> [Problem details]: When you reach the line containing "left shoulder: (284, 296, 11)" in the data below, reproduce it and every line that follows, exactly and without additions.

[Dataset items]
***

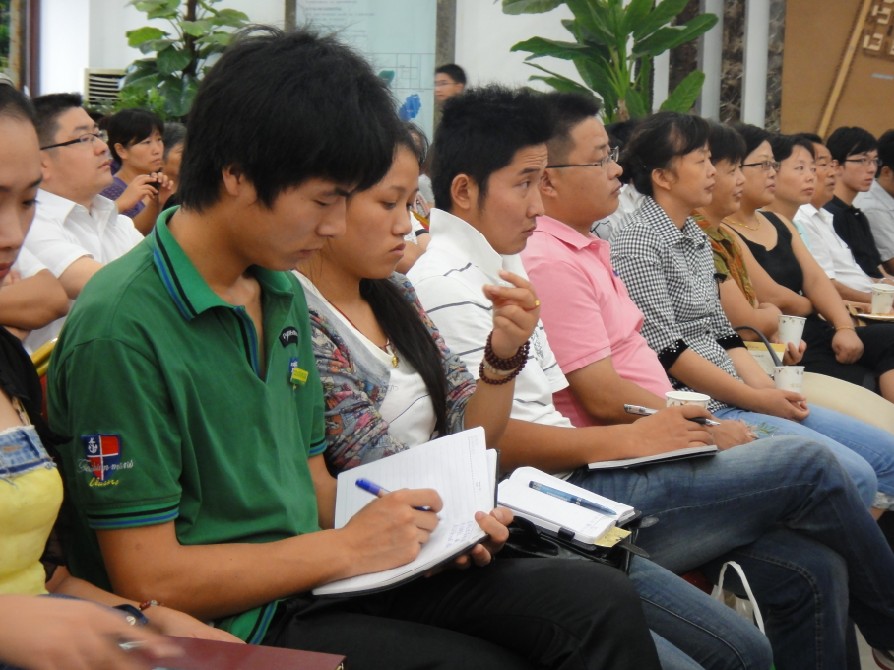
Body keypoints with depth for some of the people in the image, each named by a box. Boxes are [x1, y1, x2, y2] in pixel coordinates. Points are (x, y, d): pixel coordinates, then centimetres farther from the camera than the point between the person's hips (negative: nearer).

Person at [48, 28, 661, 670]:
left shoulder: (284, 296, 11)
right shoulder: (122, 328, -17)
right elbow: (149, 579, -17)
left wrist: (423, 527, -1)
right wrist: (346, 547, -13)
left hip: (317, 578, 8)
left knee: (603, 605, -8)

***

> [Answer to this problem]:
left shoulder: (284, 296, 11)
right shoulder: (122, 328, -17)
right elbow: (149, 579, -17)
left wrist: (423, 527, -1)
right wrist: (346, 547, -13)
left hip: (317, 578, 8)
left knee: (603, 605, -8)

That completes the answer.